PASSAGE FOR REVIEW -
┌──
"Service Engine Soon" light

My Service engine soon light has been on intermittently for 3 years, every time they check it, nothing is wrong. Now the dealer tells me I need a Mass Airflow Sensor replaced to the tune of $1100. My question is: I see these parts on line for $150-250, Why such a difference in price and can I just fix it with the on-line part replacement, or do I have to go through the Nissan dealer. Car is a 2000 Nissan Sentra GXE. Car drives fine, by the way.

You don’t have to go to the Nissan dealer for anything! Run! Run! Run to a good independent shop. You pocket book will say, “Merry Christmas!”.

Even before that, check your Owner’s Manual to see what “Service Engine Soon” light means. In many cars this light is just a reminder to get the regular scheduled oil change or other regular maintenance (that is, the Service Engine Soon light does not indicate a problem – which could explain why there was nothing wrong! The Manual will also tell you how to turn off the “Service Engine Soon” reminder light.). On those kinds of car there is a second light (or lights) that tell you that you have a problem. Some names for those are CEL (Check Engine Light) or MIL (I dunno). Again, your Owner’s Manual will explain them.

After that, find a good, reliable mechanic – unless your Dealer has invited you for a cruise on the yacht that he wants you to help him buy. (SOME Dealers are good and reliable. But one of those would have explained to you what the light meant and why there was nothing wrong.)

I have had the car regularly serviced, oil changes, maintenance, etc. Originally the light came on during a cross country drive, then was turned off by a mechanic and stayed off for about 6 months, now it has been on for about 1 year. One mechanic said 02 sensors, turned off the light, but it came back on in a day. Now Nissan is saying Mass Airflow Sensor, the car only has 78,000 miles on it. They told me that only Nissan parts can go in. I can’t get the car registered without emissions test and it wont pass with the light on, and I don’t have a spare $1100 so I am taking it to Auto Zone to have them give me the correct code and will proceed from there. Any additional thoughts???

I am taking it to Auto Zone to have them give me the correct code and will proceed from there. Any additional thoughts???

Good thought. Post the exact code back here (like P0123) and if you like the English explication. Don’t jump to a conclusion from the English explanation of the code. And DON’T go back to that dealer.
└──
Using the forum thread about the "Service Engine Soon" light, answer these:
(a) What year, make, and model is the car?
(b) How many miles does the car have on it?
(c) What does the abbreviation CEL stand for?
The records that follow have no connection to the forum thread about the "Service Engine Soon" light.

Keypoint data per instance
┌──
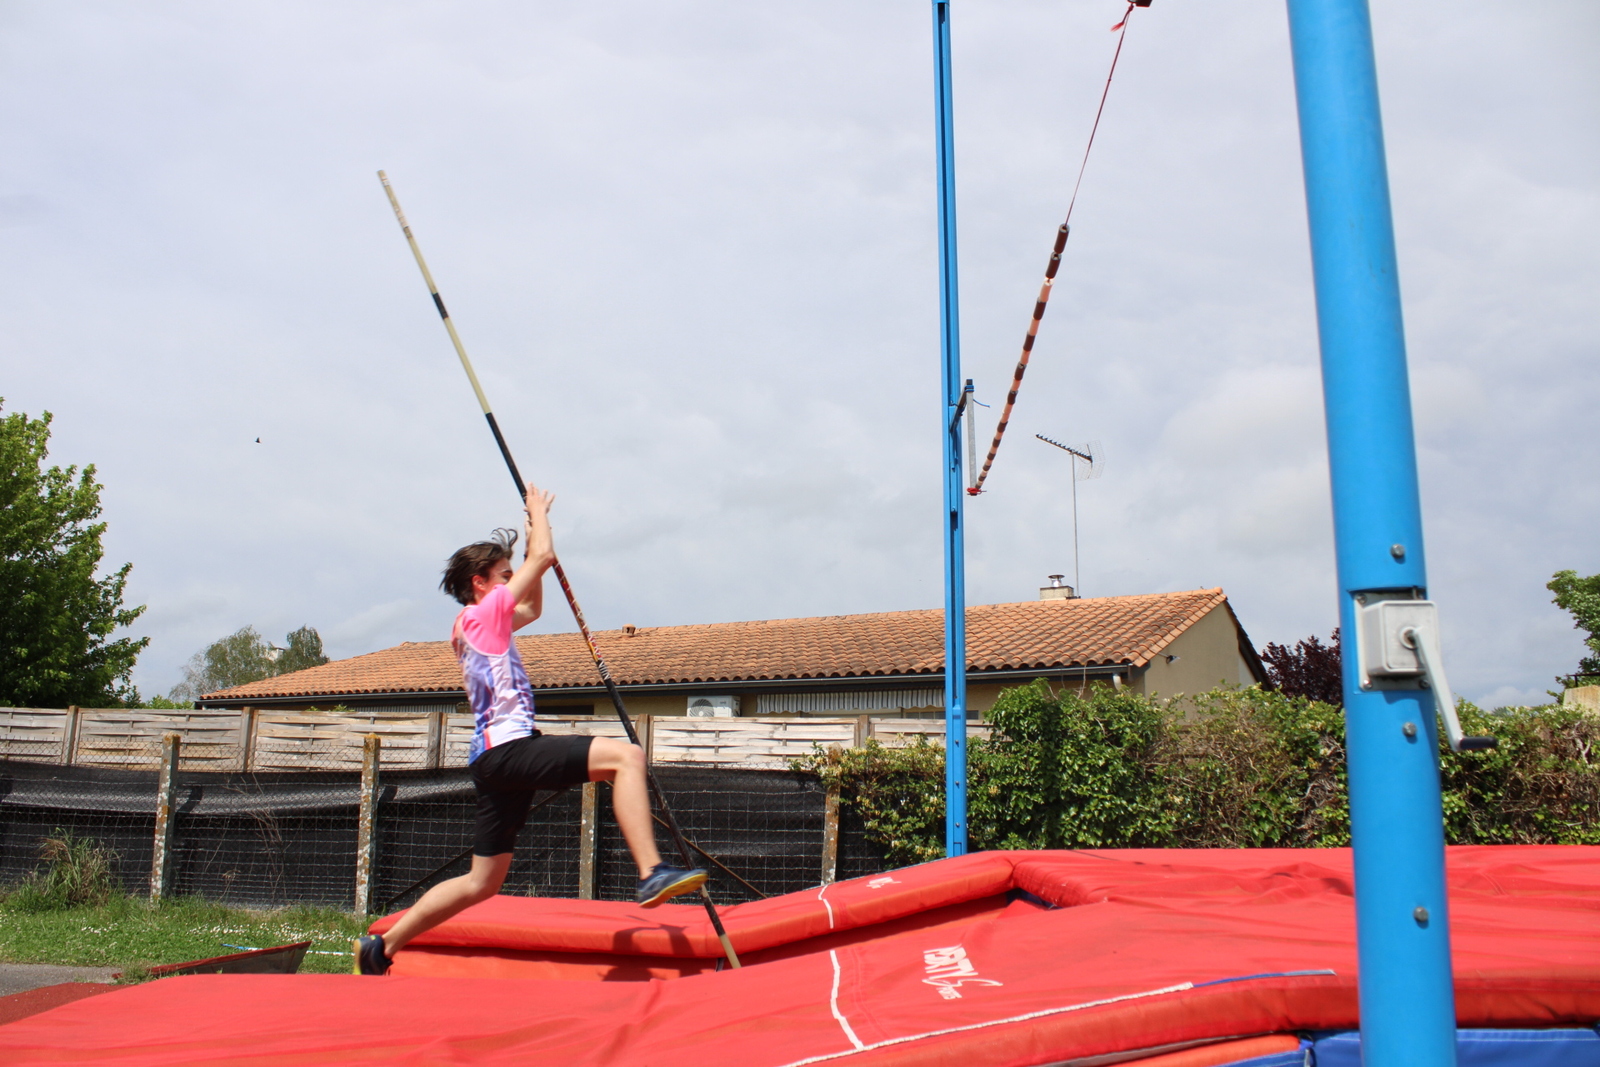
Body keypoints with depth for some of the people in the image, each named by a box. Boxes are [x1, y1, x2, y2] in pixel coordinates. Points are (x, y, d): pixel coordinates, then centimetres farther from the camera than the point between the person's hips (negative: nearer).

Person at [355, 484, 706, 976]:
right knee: (626, 755, -22)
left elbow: (533, 608, 37)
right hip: (509, 748, -10)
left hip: (496, 759, 10)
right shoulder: (484, 613, -4)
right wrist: (538, 512, 12)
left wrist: (530, 540, 31)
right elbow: (545, 556, -5)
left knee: (481, 883, 15)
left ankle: (381, 947, 23)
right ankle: (652, 873, -33)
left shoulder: (473, 624, 22)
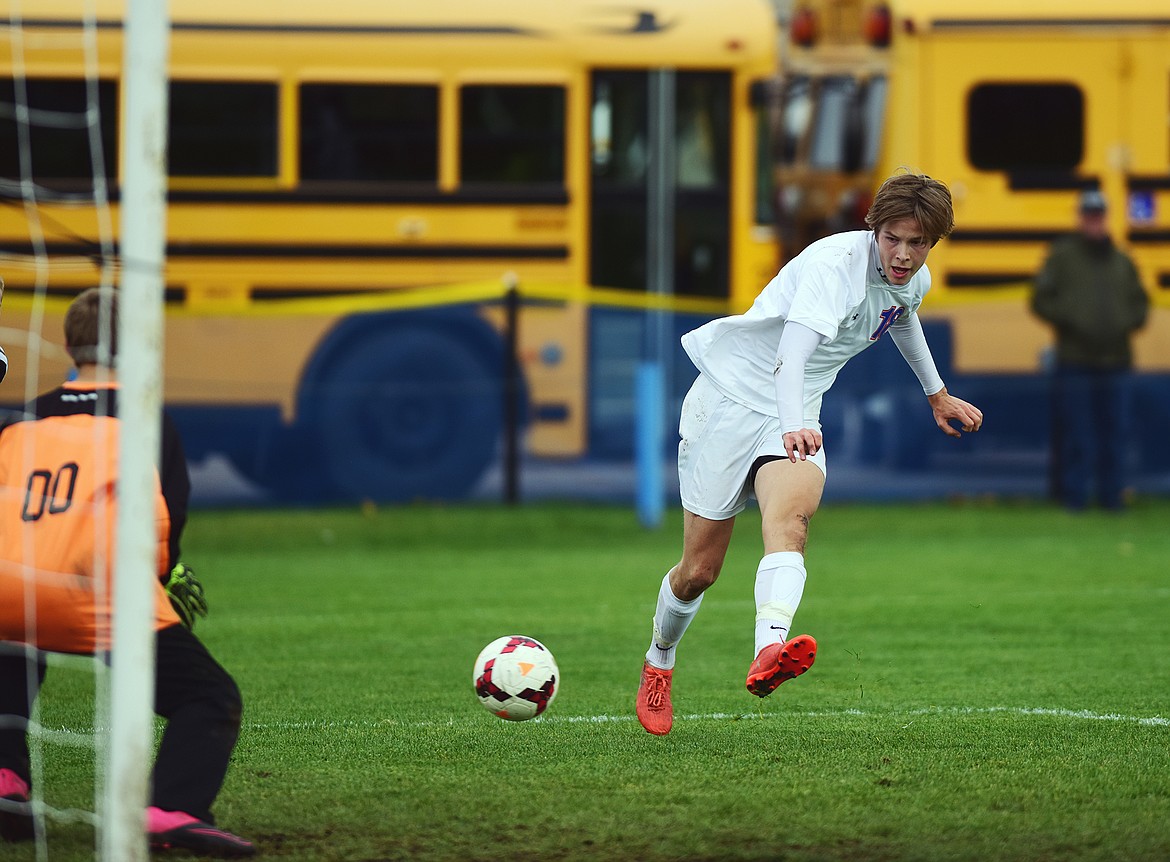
└──
RESULT FOR THIS EXERCISE -
(a) A 2000 Nissan Sentra GXE.
(b) 78,000 miles.
(c) Check Engine Light.